A stoneman at Carr’s Face quarry on Chimney Rock’s seaward slope recounted in the book, ‘12 Miles of Mourne’, how he heard engines roar so loudly that he thought a plane was flying right into him. But it eventually veered south, falling silent as it disappeared over the ridge.
He was unaware that it crashed close by. In fact, nobody knew. The crew was listed as missing until a US Army unit stumbled upon the wreckage while hiking days later. The pilot was blamed for falling out of position and flying into clouds in a known mountainous area, although many questioned why the aircraft was even in use, after being officially deemed ‘war weary’. All five bodies were buried in Lisnabreeny American Military Cemetery in Castlereagh before being repatriated in 1947.
There are other wartime marks on the Mournes too. Slieve Lamagan, called ‘The Creeping Mountain’ because its steep sides usually need to be ascended on all fours, was used for target practice by US Navy ships that
sat off the Carlingford coast. Bits of ordnance and rusting remnants of artillery shells can still be found there today.
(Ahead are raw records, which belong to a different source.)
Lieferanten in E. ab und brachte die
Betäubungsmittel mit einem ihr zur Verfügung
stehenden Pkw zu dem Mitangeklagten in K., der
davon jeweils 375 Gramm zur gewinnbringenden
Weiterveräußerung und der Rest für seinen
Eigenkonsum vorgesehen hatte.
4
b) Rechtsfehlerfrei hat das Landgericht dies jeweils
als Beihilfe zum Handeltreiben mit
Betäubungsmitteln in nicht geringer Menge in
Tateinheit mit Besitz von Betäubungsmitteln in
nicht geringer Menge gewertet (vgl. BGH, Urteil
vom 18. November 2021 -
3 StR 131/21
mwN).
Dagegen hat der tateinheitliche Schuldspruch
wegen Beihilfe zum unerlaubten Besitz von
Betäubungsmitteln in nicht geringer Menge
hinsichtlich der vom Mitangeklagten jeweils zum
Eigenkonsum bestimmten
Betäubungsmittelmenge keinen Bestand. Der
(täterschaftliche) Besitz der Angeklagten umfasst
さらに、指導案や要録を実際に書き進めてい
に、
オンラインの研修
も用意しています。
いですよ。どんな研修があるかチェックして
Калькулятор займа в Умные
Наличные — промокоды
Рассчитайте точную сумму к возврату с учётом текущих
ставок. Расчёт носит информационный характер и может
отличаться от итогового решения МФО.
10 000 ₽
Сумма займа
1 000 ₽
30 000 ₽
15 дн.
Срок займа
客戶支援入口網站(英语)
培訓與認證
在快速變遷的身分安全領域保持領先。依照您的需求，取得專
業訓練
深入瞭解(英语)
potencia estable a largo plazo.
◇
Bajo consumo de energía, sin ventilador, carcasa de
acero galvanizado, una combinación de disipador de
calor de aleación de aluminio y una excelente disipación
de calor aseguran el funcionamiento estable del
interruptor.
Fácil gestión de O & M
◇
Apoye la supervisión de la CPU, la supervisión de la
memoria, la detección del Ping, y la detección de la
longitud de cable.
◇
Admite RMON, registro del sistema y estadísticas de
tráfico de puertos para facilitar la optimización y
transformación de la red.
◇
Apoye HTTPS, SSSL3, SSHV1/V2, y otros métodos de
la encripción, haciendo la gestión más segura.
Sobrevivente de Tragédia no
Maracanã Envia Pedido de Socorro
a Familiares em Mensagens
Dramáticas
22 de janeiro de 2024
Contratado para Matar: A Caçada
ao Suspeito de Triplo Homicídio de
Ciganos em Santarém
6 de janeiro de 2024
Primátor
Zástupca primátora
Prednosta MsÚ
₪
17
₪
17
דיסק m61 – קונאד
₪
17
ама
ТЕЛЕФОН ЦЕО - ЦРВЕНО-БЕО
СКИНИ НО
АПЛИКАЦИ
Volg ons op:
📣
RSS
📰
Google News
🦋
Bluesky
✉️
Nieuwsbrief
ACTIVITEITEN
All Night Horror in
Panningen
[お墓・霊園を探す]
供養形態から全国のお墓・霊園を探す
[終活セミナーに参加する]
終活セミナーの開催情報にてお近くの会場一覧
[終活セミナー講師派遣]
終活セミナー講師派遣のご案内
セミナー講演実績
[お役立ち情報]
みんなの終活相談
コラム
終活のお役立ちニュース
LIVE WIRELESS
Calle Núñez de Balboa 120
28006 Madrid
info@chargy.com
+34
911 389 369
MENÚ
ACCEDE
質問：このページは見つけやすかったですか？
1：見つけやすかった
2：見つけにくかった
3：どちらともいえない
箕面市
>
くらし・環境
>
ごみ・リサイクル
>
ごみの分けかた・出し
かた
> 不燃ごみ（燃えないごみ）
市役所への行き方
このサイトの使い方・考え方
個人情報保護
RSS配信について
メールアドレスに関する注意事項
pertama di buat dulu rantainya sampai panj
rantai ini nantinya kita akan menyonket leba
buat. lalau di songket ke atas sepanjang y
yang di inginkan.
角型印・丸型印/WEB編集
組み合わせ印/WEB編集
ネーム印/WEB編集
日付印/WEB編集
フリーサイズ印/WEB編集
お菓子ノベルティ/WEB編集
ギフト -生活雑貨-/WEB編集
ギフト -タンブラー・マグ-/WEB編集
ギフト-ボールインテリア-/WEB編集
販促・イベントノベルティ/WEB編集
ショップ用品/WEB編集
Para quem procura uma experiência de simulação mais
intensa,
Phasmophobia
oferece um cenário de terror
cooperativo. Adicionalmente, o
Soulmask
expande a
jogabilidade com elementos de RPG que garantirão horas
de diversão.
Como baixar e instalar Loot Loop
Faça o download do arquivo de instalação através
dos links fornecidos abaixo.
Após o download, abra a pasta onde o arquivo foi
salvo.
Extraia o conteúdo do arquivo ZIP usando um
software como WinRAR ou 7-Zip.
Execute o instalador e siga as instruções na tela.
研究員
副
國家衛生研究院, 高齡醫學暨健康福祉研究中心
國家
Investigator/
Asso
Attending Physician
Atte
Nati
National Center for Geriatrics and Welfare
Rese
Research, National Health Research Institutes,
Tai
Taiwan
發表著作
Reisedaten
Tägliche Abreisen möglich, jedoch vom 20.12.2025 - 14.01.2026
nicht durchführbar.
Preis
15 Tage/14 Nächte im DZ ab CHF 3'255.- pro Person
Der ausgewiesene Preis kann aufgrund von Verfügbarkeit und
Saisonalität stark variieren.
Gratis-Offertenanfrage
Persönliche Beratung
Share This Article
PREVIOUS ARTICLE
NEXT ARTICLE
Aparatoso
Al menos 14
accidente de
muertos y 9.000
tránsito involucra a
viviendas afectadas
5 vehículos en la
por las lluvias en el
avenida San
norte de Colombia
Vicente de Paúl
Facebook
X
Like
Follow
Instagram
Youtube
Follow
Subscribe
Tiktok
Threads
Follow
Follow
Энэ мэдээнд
Murlough beach was also a wartime training ground. Spare bombers and fighters were hidden in the dunes and Murlough Farm had its own landing strip. Murlough House hosted the US Army’s 1st Armoured Division and the 818th Tank Destroyer Battalion. On the beach itself, rotting remnants of anti-aircraft landing posts are still visible, as are concrete remnants of a pillbox — supposedly destroyed early in The Troubles to prevent it being used to attack Ballykinlar Army base.
There was even another wartime plane crash in the Mournes. On March 16, 1942, an RAF Wellington bomber travelling from Norfolk to RAF Aldergrove crashed on Slieve Donard’s lower slopes, with only one of its seven occupants surviving.
Like the B-26 Marauder, the Wellington was a twin-engine bomber. It was named after the first Duke of Wellington, who helped defeat Napoleon at the battle of Waterloo in 1815. Often flown by Polish crews, it was mostly used for night raids, including the first RAF night raid on Berlin. It later transitioned into an anti-submarine aircraft.
Unlike the American B-26 Marauder, it had a good safety record, so the incident in the Mournes is put down to human error alone. The Wellington encountered low cloud around Newcastle, which obscured the mountains and disorientated the crew. Veering off-course, they crashed near the Black Stairs on the north-facing slope of Thomas’s Mountain (in front of Slieve Donard).
No remnants or wreckage remain but if you climb Slieve Donard from Newcastle, you will walk right past the crash site. The Black Stairs is the area of exposed, rocky escarpment just beyond the circular stone ‘Ice House’, that you pass immediately after emerging from Donard Forest.
If you then make it to the top of Slieve Donard, look south towards Chimney Rock Mountain and spare a thought for the American airmen who lost their lives there 78 years ago, in the run-up to D-Day.